If the team does not share common coding rules, there’s a risk that you end up in “Curly Brace Wars”, or other religious software wars driven by team members’ individual preferences. This leads to inconsistency, annoyance and loss of energy. The only way to avoid it is to agree upon a common set of code rules.
With all that said, I have never imposed “cleaning” restrictions on my teams. They are allowed to do whatever refactorings they find necessary. If they are actively “cleaning” the code it means they care about quality, and that’s the way I like it. In the rare cases excessive cleaning cause problems, most teams will handle it and change their processes accordingly.
Cheers!
I have a rule of thumb when deciding wether or not code understanding would improve from expanding compact regions of the code. Especially when the question is if one should expand a one-liner to several lines.
I ask myself: “When explaining in natural language what this part of the code does, would I put it all in one simple sentence? Or would I make several sentences (or maybe one longer, complex sentence that makes use of phrases like “the string we extracted before” or so, i.e. the natural language equivalent of variables)?”
When the answer is a very strong tendency to “one short sentence”, then I usually do not change the one-liner. Otherwise, I consider expanding it to several lines, which then depends on my intuition.
I found this rule of thumb useful. It illustrates that not the number of casts or operations should decide if the code is understandable, but instead the equivalence to natural language constructs. Because natural language constructs that feel “just right” to us make up the area of expressible statements that seem to belong to one integral unit of thought to us, not the number and nesting of the contained operations. Natural language is “clean”, at least for humans. Probably that’s because we have invented natural language in order to practical for us. Computer scientists seem to have a tendency to abstract too much; sometimes it seems like they would want to put all of this intuitive stuff of human understanding into one metric, one formula, totally ignoring that it is mostly subjective.
Usually my rule is: if you see that it is wrong, fix it now. However this doesn’t apply during a code freeze or in a death march.
I think all team should use one and only one consistent standard, not only for the formatting but also for the variables names and function names, and that standard should be driven by the domain first, then the technical domain. Still, over the years I’ve wondered heavily if this is really possible. That’s why I wrote:
http://theprogrammersparadox.blogspot.com/2010/05/personality-effect.html
Many programmers just don’t seem to grok that consistency would make their lives easier.
Paul.
@Madoc
Thank you for your comment.
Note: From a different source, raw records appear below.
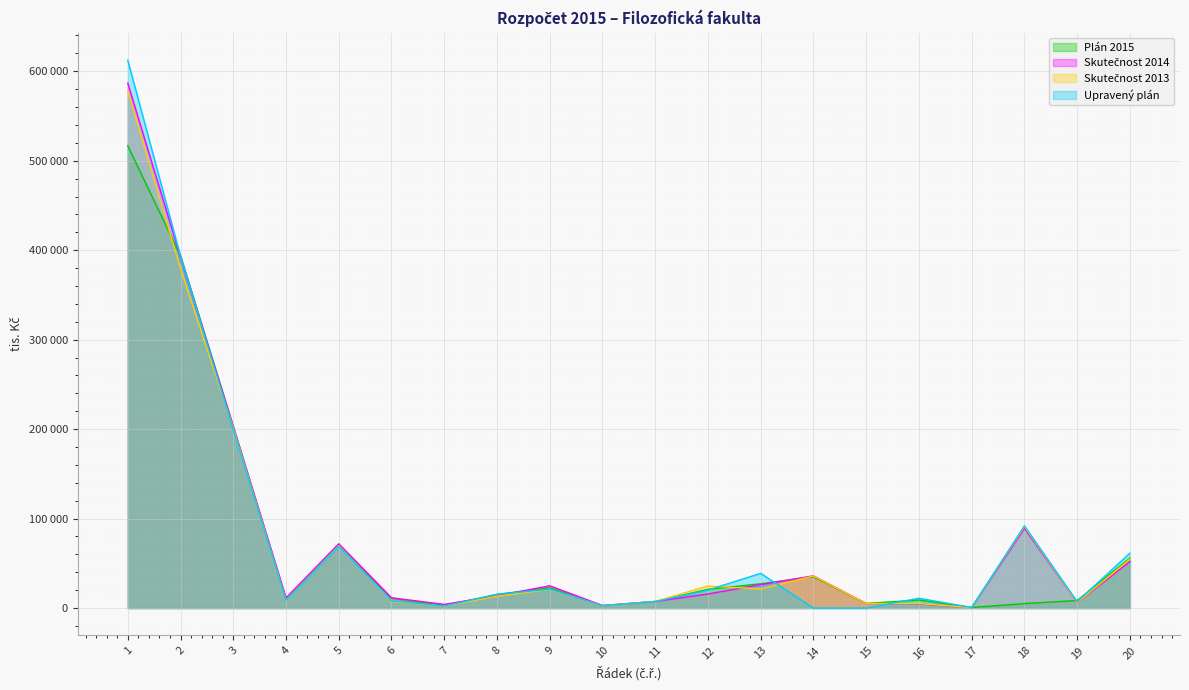

Which label corresponds to the smallest value in the chart?

14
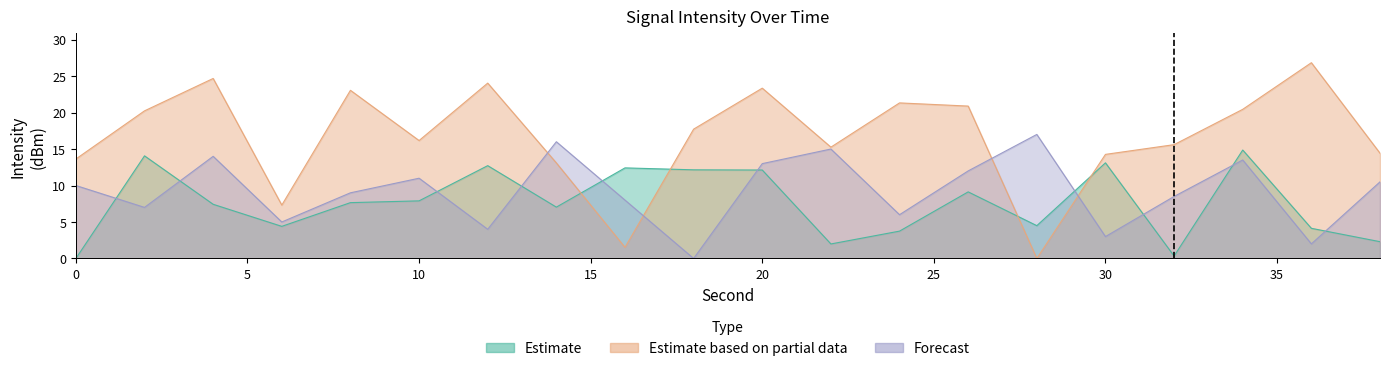

At which label does Estimate first exceed 7?

2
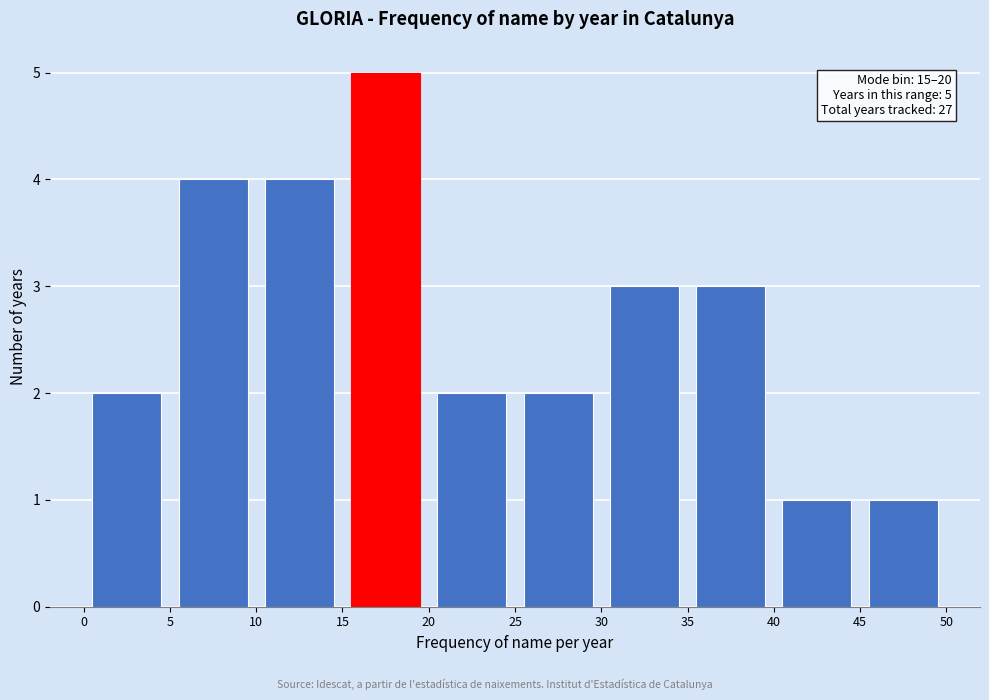

Over which range of the x-axis is the bar tallest?

15 to 20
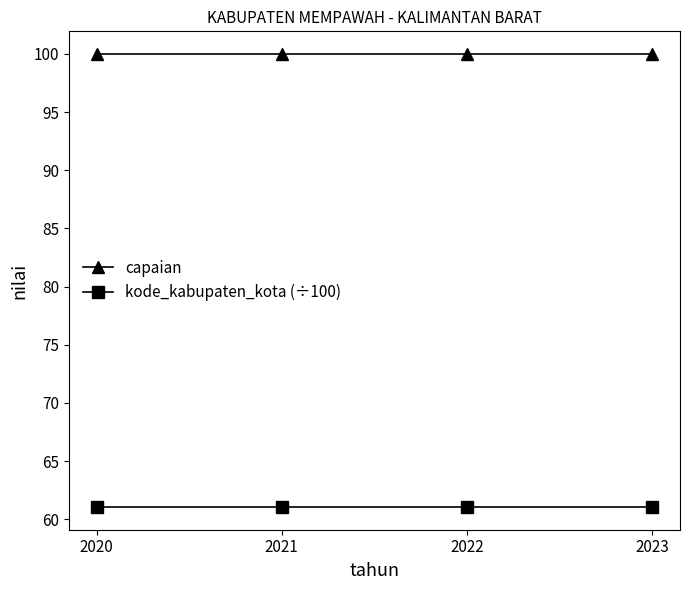

What is the value of the capaian point at the 1st from the left?

100.0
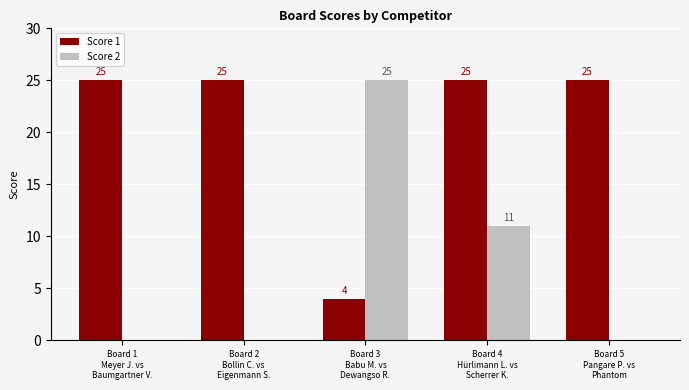

Is it true that Score 2 equals 0 at Board 2
Bollin C. vs
Eigenmann S.?

True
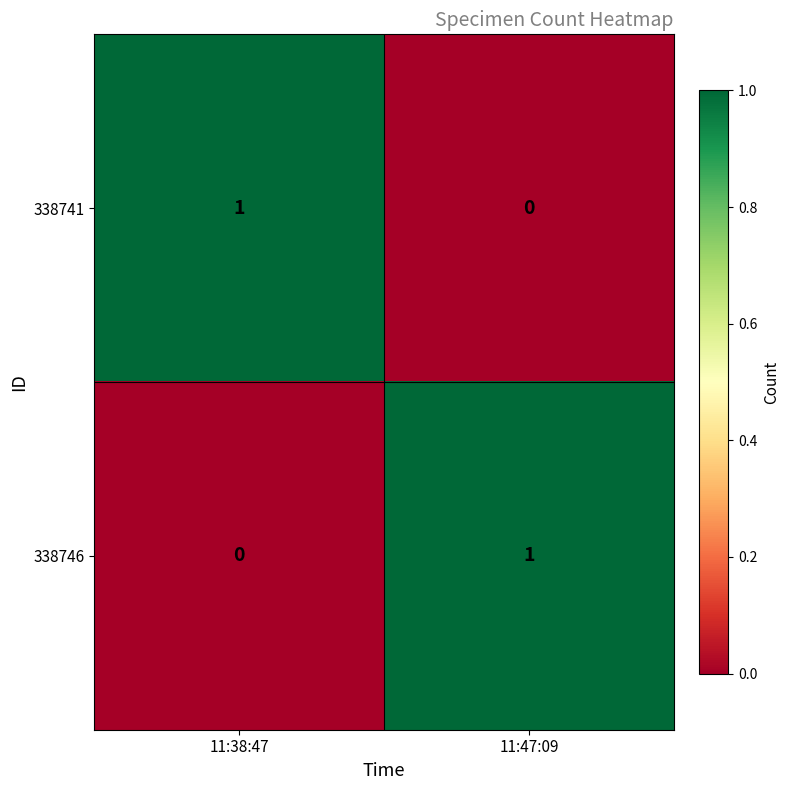

List the labels in order of 338746 value, largest first.

11:47:09, 11:38:47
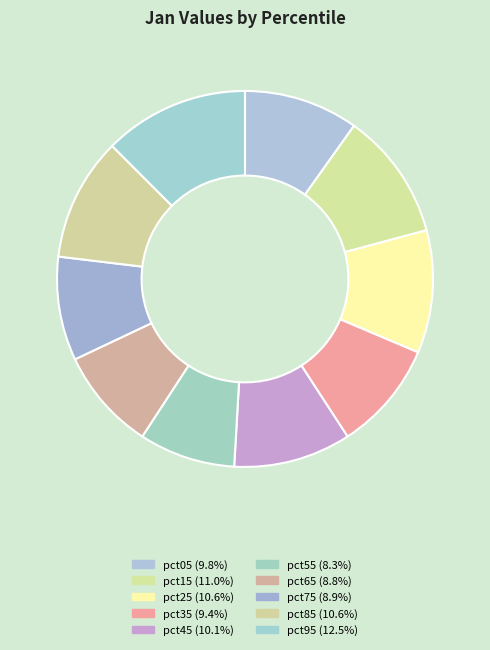

Count the number of slices in the pie.

10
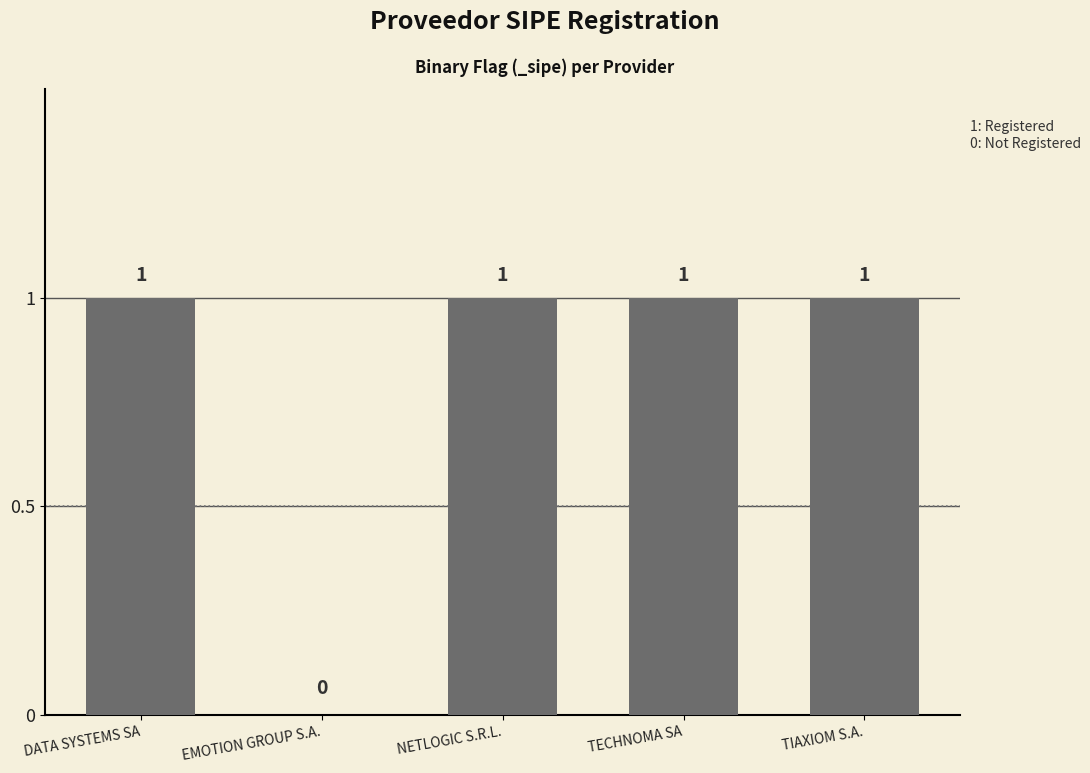

At which label is the value closest to 0?

EMOTION GROUP S.A.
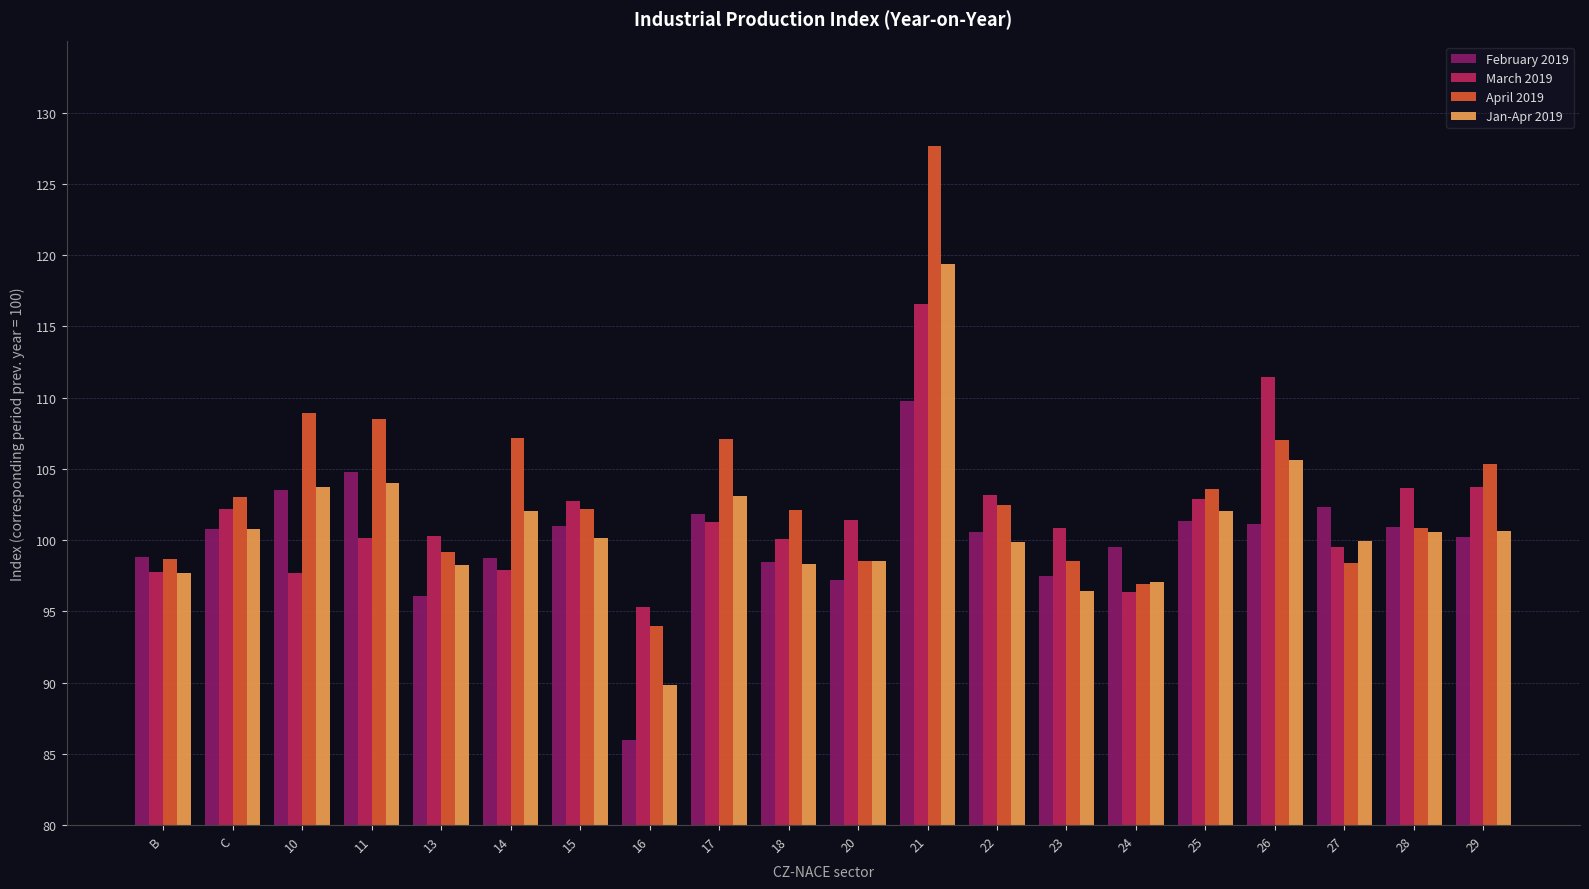

Does the chart contain any negative values?

No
I like the idea of mapping natural language to code, even if – as in the case of your rule of thumb – the mapping is only made in the brain. I’m having a little trouble, though, imagining how this rule of thumb of yours works in practice. To make it clearer (for a thick-head like me), could you provide an example usage?
@Paul W. Homer
I agree, Paul, but — as you point out in your excellent post — it can be very difficult to make everyone on a multi-personality team go by the common standard. Coaching and strong leadership is required to make it work.
Another great post of yours, that touches the clean code topic, is Syntactic Noice.